The Basics of Special Relativity
Special relativity is built upon two postulates:
- Speed of light in the vacuum is constant in all inertial frames
- The laws of physics are the same in all inertial frames
Definition: Inertial frames are coordinate systems travelling at constant velocities relative to each other. An observer’s rest frame is a coordinate system in which the observer isn’t moving.
The same cannot be said for accelerating frames as Newton’s second law F=ma necessitates an effective force explicitly entering in all physical laws expressed for the accelerating frame.
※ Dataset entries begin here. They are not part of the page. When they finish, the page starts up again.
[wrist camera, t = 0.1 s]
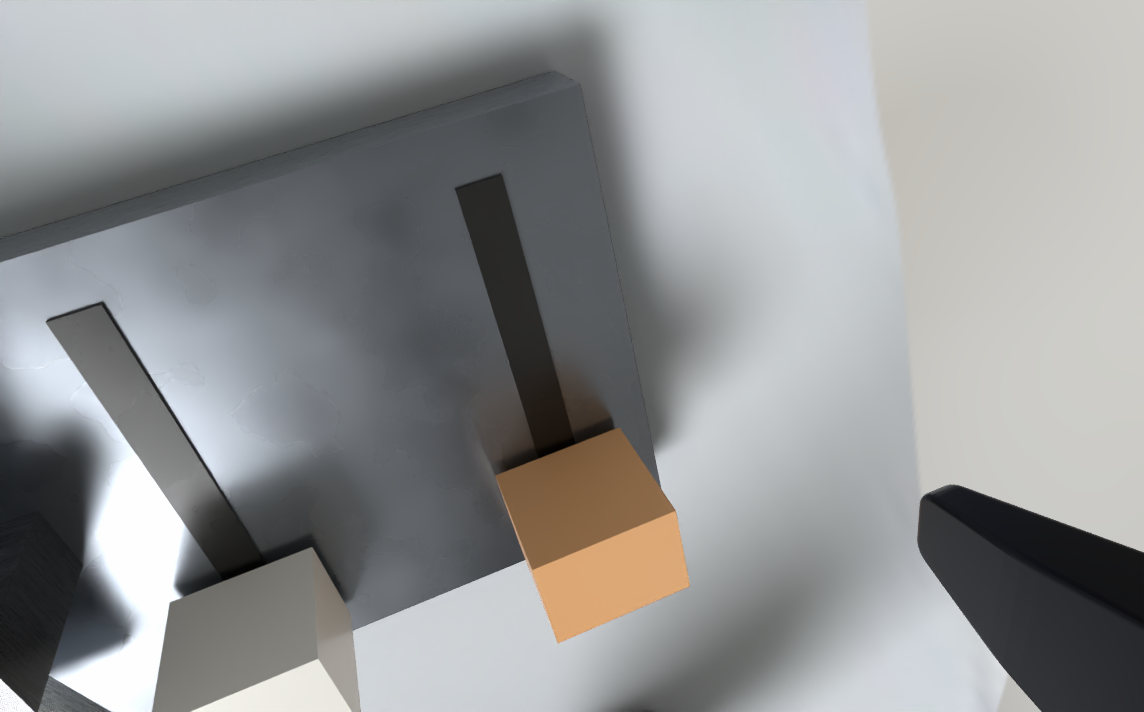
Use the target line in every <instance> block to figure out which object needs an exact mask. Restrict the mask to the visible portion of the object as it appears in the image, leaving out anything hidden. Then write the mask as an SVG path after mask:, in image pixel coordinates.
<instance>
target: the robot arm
mask: <svg viewBox="0 0 1144 712" xmlns="http://www.w3.org/2000/svg"><path fill="white" fill-rule="evenodd" d="M917 542H918V547H919V550H920V553H921V555H922V557H923V558H924V560H925V562H926V563H927V564H928V566H929V567H930V568H931V570H932V571H933V573H934V574H935V575H936V577H937V578H938V579H939V581H940V582H941V584H942V585H943V586H944V588H945V589H946V591H947V592H948V593H949V595H950V596H951V597H952V599H953V600H954V602H955V603H956V604H957V606H958V607H959V608H960V610H961V611H962V613H963V614H964V615H965V617H966V618H967V619H968V621H969V622H970V624H971V625H972V626H973V628H974V629H975V631H976V632H977V633H978V635H979V636H980V637H981V639H982V640H983V642H984V643H985V644H986V646H987V647H988V648H989V650H990V651H991V652H992V654H993V655H994V656H995V658H996V659H997V660H998V661H999V663H1000V664H1001V665H1002V667H1003V668H1004V669H1005V670H1006V671H1007V673H1008V674H1009V675H1010V676H1011V677H1012V678H1013V680H1014V681H1015V682H1016V683H1017V684H1018V685H1019V686H1020V688H1021V689H1022V690H1023V691H1024V692H1025V693H1026V694H1027V695H1028V697H1029V698H1030V699H1031V700H1032V701H1033V702H1034V704H1035V705H1036V706H1037V707H1038V708H1039V709H1040V710H1041V711H1042V712H1144V552H1141V551H1138V550H1136V549H1133V548H1130V547H1127V546H1125V545H1122V544H1119V543H1116V542H1113V541H1111V540H1108V539H1105V538H1103V537H1100V536H1097V535H1094V534H1092V533H1089V532H1086V531H1083V530H1081V529H1077V528H1075V527H1072V526H1069V525H1067V524H1064V523H1061V522H1059V521H1056V520H1053V519H1050V518H1048V517H1044V516H1042V515H1039V514H1037V513H1034V512H1031V511H1028V510H1025V509H1023V508H1020V507H1017V506H1015V505H1012V504H1009V503H1006V502H1003V501H1001V500H998V499H995V498H992V497H989V496H987V495H984V494H981V493H978V492H976V491H973V490H970V489H968V488H965V487H962V486H959V485H947V486H944V487H941V488H939V489H937V490H934V491H932V492H929V493H927V494H925V495H924V496H923V497H922V499H921V501H920V508H919V522H918V536H917Z"/></svg>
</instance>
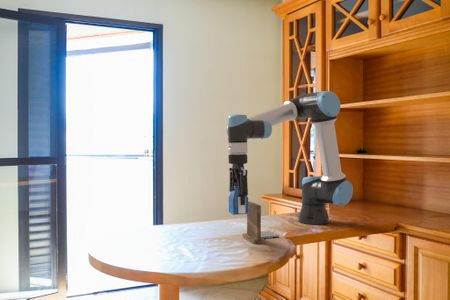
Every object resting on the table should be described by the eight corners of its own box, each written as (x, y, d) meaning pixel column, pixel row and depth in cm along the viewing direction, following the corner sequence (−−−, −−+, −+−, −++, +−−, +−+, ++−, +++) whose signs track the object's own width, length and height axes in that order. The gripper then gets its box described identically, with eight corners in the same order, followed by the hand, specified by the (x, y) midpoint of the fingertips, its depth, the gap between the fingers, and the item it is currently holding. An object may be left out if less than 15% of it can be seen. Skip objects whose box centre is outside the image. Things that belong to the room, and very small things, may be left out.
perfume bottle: (233, 214, 153) (232, 184, 153) (228, 212, 159) (228, 182, 159) (248, 213, 155) (248, 183, 154) (243, 211, 161) (243, 181, 160)
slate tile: (269, 232, 175) (269, 230, 175) (278, 237, 166) (279, 235, 166) (250, 234, 172) (250, 232, 172) (259, 239, 163) (259, 237, 163)
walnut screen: (253, 236, 168) (253, 201, 168) (265, 243, 157) (265, 205, 156) (242, 237, 166) (242, 201, 166) (253, 244, 155) (254, 206, 155)
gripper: (220, 153, 164) (221, 208, 165) (238, 154, 146) (238, 216, 146) (237, 152, 166) (238, 207, 167) (256, 154, 148) (257, 215, 149)
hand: (238, 211), depth 157 cm, fingers closed on perfume bottle, 6 cm apart
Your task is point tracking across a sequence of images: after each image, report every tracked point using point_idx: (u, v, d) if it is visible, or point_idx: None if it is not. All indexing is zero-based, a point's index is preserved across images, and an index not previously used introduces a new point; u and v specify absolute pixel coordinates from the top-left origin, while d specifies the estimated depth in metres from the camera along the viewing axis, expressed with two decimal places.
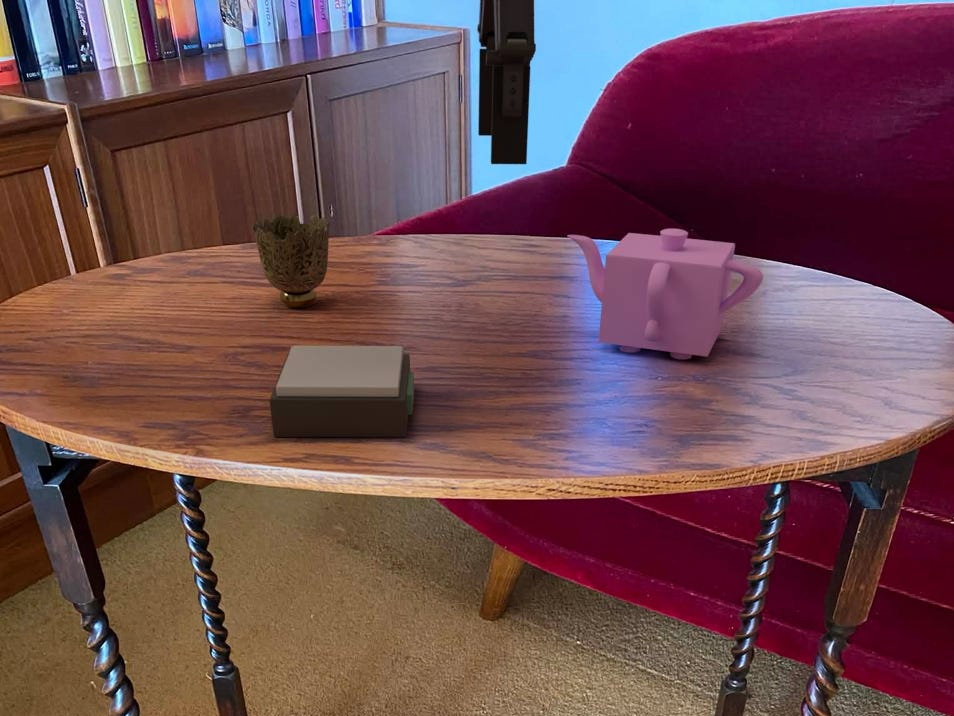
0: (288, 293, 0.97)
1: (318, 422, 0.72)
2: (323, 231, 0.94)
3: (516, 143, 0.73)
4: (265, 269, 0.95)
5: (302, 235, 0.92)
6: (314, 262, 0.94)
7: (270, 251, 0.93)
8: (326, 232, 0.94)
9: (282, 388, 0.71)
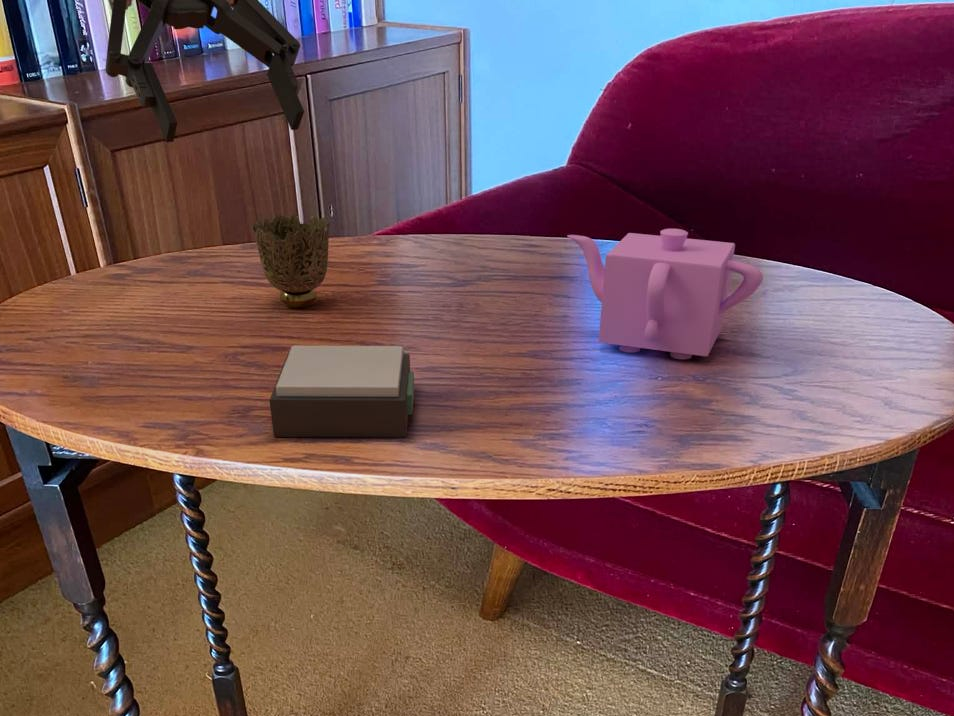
0: (288, 293, 0.97)
1: (318, 422, 0.72)
2: (323, 231, 0.94)
3: None
4: (265, 269, 0.95)
5: (302, 235, 0.92)
6: (314, 262, 0.94)
7: (270, 251, 0.93)
8: (326, 232, 0.94)
9: (282, 388, 0.71)
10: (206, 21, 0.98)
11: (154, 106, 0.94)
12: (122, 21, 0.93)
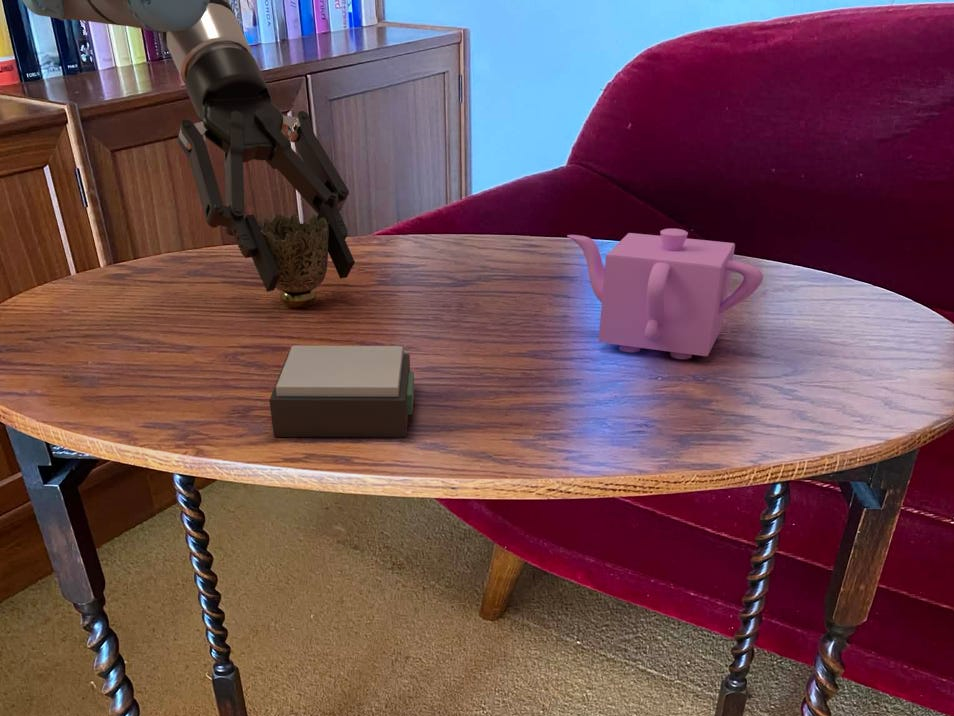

This degree of freedom ought to be excluded from our formulation of the theory.
Despite what online sources like to depict, Einstein’s genius didn’t simply stem from baseless imagination. He too, stood on the shoulder of giants who laid the foundation that allowed him to come to a conclusion, if inspected in hindsight, might not seem so bewildering after all.
His ideas were grounded on the theory of electromagnetism in the 1800s, which were revolutionised by James Clerk Maxwell, through his famous Maxwell equations that described the fundamental interactions between electric (E) and magnetic fields (B).
In a vacuum( without any currents or charges ) they take the form
▽⋅E=0 ▽⋅B =0 ▽×B =μ₀∊₀∂ₜE ▽×E =-∂ₜB
Where E=(E₁, E₂, E₃) and B=(B₁, B₂, B₃) are vectors (in a Cartesian coordinate system) representing the electric and magnetic field, respectively.
For those unfamiliar with vector calculus, it is defined that
▽⋅v=∂₁v₁+∂₂v₂+∂₃v₃ ▽×v=(∂₂v₃-∂₃v₂, ∂₃v₁-∂₁v₃,∂₁v₂-∂₂v₁)
where the subscript 1,2,3 behind ∂ denotes differentiation with respect to the Cartesian coordinates x, y and z. (The second equation produces a vector)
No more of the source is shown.